The compassion shown to her by doctors, nurses, and staff in those weeks swayed her passion for a medical career. But it was her mother who grounded her.

“She would not let me take advantage of my illness or use it as any kind of excuse. Born in a small town, everyone knew about it. My friends were friends for life.”

Her tenacity stemmed from her mother’s. “Mami is the longest serving tenured teacher in Puerto Rico—69 years of service!” She was a beacon of positive reinforcement for her teachers and her children, repeatedly promoting the power of education and self-advocacy.

Novello finally had the surgery when she was 18. The experience influenced her decision to become a doctor to help other sick children. She did her residency at the University of Michigan, where she was named Intern of the Year. She then had a private pediatric practice for a couple of years before she found it too emotionally draining. She committed to serving the larger population instead, graduating from Johns Hopkins University with a master’s and a Doctor of Public Health degrees.

Grim realities

The public health path had its challenges. Despite successes in public health awareness, discrimination keeps people from getting the right resources, says Novello. Health issues can stem from societal and systemic inequities with Black American and Latino populations in employment, housing/red-lining, education, poverty, seniors who are left to fend for themselves, and lack of effective representation at the political level.

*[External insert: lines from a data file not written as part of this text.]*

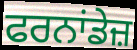
ਫਰਨਾਂਡੇਜ਼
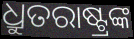
ଧ୍ରୁତରାଷ୍ଟ୍ରଙ୍କ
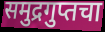
समुद्रगुप्तचा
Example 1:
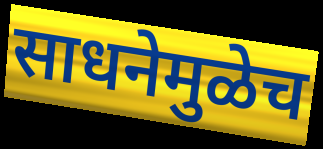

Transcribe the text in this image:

साधनेमुळेच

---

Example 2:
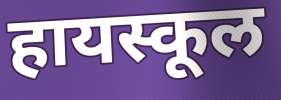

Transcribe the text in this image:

“The depth of what is happening with inequity seems worse now.”

COVID 19 didn’t help. The NIH traced this as a true disease, not something that just happened, and there will be long term COVID, including PTSD, Novello explained. Isolation and loneliness drastically affected mental health, values, and opportunity gaps. Kids were isolated, hungry, and lost; domestic violence numbers soared. “We created a monster we can’t get rid of. What’s worse, in my heart, I feel the pandemic is not over.”

The power of the oath

After her term as U.S. Surgeon General, Novello branched out on her path. She served as a special representative to the United Nations Children’s Fund, the New York State Health Commissioner, and the Executive Director of Public Health Policy at a Florida hospital. She volunteered in Puerto Rico after Hurricane Maria hit and during COVID. She earned commendations and awards along the way. However, those were secondary to her duties.

“15 minutes of fame can come back to haunt you, but it doesn’t mean I will not speak,” she says. “Once a surgeon general, always a surgeon general.”

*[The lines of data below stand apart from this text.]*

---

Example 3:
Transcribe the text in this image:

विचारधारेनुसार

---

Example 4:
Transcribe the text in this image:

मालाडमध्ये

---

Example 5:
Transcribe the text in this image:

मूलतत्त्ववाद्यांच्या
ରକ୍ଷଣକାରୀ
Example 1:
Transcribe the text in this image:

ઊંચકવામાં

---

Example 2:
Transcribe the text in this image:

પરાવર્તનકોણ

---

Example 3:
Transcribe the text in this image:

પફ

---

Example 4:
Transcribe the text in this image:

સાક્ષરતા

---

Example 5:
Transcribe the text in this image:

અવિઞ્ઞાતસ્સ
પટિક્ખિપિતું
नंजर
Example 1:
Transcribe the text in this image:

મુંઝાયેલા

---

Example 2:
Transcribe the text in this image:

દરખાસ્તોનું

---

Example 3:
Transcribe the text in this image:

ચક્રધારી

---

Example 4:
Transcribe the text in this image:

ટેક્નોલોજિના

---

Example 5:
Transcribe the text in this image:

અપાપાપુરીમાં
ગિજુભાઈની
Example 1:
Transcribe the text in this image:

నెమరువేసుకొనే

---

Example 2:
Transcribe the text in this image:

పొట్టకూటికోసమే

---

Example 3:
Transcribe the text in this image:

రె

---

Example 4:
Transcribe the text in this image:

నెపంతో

The Hippocratic Oath has guided her to do what is expected of a doctor. According to Encyclopedia Brittanica, the oath is a physician’s pledge to prescribe only beneficial treatments, according to their abilities and judgment; to refrain from causing harm or hurt; and to live an exemplary personal and professional life.

It’s not to say Novello’s life is perfect. But her commitment to helping vulnerable populations and shedding light on public health inequities has never wavered. Perhaps it comes back to that warrior spirit in her, or the young girl’s dream to be the savior of women.

“Humanity in medicine has changed. Many will not put their necks out there to protect and do what needs to be done, but we still have a responsibility to the poor and disabled, to women and children, and to each other.”